DATASET ENTRIES:

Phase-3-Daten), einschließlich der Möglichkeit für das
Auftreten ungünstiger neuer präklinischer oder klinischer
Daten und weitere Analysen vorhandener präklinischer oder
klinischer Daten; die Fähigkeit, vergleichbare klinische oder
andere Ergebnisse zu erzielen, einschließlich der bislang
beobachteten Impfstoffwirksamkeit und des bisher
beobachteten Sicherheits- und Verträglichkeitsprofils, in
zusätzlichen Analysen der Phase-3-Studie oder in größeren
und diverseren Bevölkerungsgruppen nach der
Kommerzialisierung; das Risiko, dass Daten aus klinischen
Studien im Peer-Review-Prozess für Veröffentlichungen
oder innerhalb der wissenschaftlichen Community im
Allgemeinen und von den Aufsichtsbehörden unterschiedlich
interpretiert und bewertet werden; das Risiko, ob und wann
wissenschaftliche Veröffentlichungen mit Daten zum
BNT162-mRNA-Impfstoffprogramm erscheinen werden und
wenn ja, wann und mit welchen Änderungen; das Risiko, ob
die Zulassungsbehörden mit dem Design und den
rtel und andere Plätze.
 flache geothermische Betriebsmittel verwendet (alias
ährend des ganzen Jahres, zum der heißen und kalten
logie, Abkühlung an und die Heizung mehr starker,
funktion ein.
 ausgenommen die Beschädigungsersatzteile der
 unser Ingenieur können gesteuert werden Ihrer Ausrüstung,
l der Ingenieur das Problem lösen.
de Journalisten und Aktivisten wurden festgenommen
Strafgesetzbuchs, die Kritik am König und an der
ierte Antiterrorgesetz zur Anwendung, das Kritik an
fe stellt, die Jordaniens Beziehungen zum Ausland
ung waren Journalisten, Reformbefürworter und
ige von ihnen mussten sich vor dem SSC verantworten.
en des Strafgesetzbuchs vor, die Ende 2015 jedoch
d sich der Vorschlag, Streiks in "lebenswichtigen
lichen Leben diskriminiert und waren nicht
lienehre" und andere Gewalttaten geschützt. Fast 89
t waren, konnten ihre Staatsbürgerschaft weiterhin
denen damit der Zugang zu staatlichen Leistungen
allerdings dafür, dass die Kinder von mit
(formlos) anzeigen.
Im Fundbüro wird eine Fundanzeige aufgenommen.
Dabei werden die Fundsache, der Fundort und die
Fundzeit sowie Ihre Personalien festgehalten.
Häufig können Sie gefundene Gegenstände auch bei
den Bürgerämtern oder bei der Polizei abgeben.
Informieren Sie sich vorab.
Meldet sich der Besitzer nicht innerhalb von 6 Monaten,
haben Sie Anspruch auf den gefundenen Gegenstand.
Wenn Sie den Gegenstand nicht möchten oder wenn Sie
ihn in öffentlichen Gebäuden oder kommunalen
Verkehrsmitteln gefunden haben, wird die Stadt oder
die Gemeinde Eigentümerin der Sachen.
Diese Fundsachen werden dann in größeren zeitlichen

---

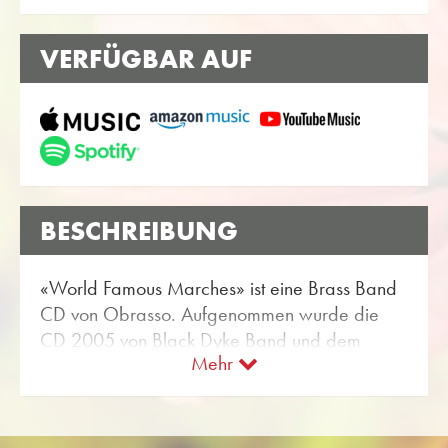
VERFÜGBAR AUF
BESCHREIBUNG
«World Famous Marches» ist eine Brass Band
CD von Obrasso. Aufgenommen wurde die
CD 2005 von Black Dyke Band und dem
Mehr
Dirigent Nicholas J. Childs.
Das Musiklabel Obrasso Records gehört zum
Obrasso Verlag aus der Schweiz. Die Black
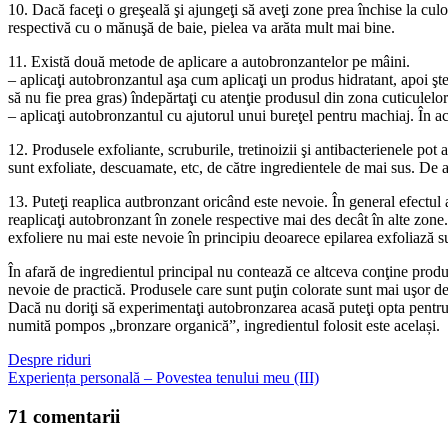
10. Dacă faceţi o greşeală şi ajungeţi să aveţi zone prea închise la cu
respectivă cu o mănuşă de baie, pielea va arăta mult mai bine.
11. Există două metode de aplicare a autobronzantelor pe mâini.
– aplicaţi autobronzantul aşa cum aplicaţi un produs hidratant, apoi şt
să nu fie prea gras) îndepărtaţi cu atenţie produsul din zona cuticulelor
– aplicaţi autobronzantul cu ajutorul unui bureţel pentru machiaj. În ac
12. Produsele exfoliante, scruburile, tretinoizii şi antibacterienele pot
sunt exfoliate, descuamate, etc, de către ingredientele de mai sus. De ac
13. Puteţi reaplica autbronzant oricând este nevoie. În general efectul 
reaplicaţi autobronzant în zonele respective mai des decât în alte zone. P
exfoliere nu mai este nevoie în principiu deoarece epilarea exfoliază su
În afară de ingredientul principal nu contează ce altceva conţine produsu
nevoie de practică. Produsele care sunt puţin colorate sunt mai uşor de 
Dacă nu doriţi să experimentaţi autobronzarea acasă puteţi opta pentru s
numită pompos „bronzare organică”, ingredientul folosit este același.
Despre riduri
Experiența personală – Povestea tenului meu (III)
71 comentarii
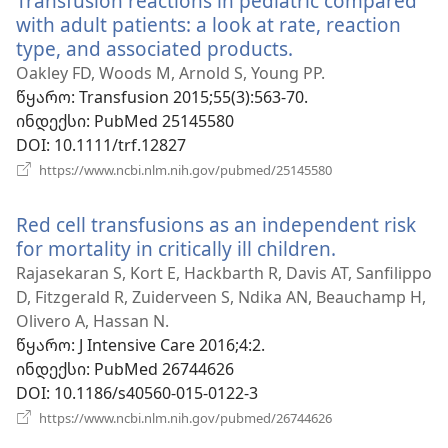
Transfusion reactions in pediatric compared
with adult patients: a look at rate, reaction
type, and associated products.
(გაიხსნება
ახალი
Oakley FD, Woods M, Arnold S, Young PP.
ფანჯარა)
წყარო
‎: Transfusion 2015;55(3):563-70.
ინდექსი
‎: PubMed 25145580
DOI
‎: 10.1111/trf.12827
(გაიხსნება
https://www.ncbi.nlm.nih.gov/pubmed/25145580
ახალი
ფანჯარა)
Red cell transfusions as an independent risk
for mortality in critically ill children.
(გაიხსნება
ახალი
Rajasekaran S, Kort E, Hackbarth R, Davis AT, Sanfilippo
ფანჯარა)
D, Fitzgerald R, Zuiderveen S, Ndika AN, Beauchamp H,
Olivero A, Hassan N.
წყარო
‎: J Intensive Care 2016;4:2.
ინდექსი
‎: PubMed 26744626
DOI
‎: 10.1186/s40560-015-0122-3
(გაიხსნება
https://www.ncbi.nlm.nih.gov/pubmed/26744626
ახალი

...

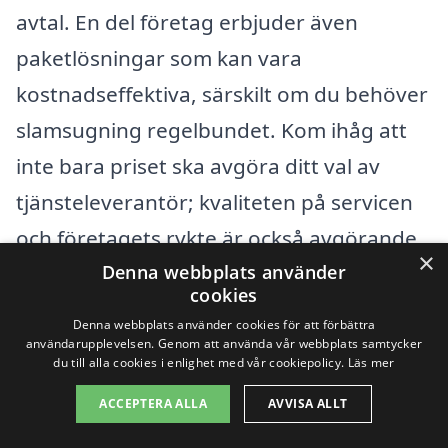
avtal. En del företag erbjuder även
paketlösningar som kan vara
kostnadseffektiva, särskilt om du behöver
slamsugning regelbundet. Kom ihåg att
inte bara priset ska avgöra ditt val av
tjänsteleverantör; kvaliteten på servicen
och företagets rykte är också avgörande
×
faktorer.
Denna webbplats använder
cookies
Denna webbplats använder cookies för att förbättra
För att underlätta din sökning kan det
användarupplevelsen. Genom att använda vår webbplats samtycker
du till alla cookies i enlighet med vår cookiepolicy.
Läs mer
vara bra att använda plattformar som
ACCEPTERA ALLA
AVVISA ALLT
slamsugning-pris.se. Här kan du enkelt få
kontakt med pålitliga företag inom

WHAT YOU SHOULD DO: Copy the lines above exactly. Start with the line containing "wissenschaftliche Veröffentlichungen mit", end with the line containing "haben Sie Anspruch", and include both.

RESPONSE:
wissenschaftliche Veröffentlichungen mit Daten zum
BNT162-mRNA-Impfstoffprogramm erscheinen werden und
wenn ja, wann und mit welchen Änderungen; das Risiko, ob
die Zulassungsbehörden mit dem Design und den
rtel und andere Plätze.
 flache geothermische Betriebsmittel verwendet (alias
ährend des ganzen Jahres, zum der heißen und kalten
logie, Abkühlung an und die Heizung mehr starker,
funktion ein.
 ausgenommen die Beschädigungsersatzteile der
 unser Ingenieur können gesteuert werden Ihrer Ausrüstung,
l der Ingenieur das Problem lösen.
de Journalisten und Aktivisten wurden festgenommen
Strafgesetzbuchs, die Kritik am König und an der
ierte Antiterrorgesetz zur Anwendung, das Kritik an
fe stellt, die Jordaniens Beziehungen zum Ausland
ung waren Journalisten, Reformbefürworter und
ige von ihnen mussten sich vor dem SSC verantworten.
en des Strafgesetzbuchs vor, die Ende 2015 jedoch
d sich der Vorschlag, Streiks in "lebenswichtigen
lichen Leben diskriminiert und waren nicht
lienehre" und andere Gewalttaten geschützt. Fast 89
t waren, konnten ihre Staatsbürgerschaft weiterhin
denen damit der Zugang zu staatlichen Leistungen
allerdings dafür, dass die Kinder von mit
(formlos) anzeigen.
Im Fundbüro wird eine Fundanzeige aufgenommen.
Dabei werden die Fundsache, der Fundort und die
Fundzeit sowie Ihre Personalien festgehalten.
Häufig können Sie gefundene Gegenstände auch bei
den Bürgerämtern oder bei der Polizei abgeben.
Informieren Sie sich vorab.
Meldet sich der Besitzer nicht innerhalb von 6 Monaten,
haben Sie Anspruch auf den gefundenen Gegenstand.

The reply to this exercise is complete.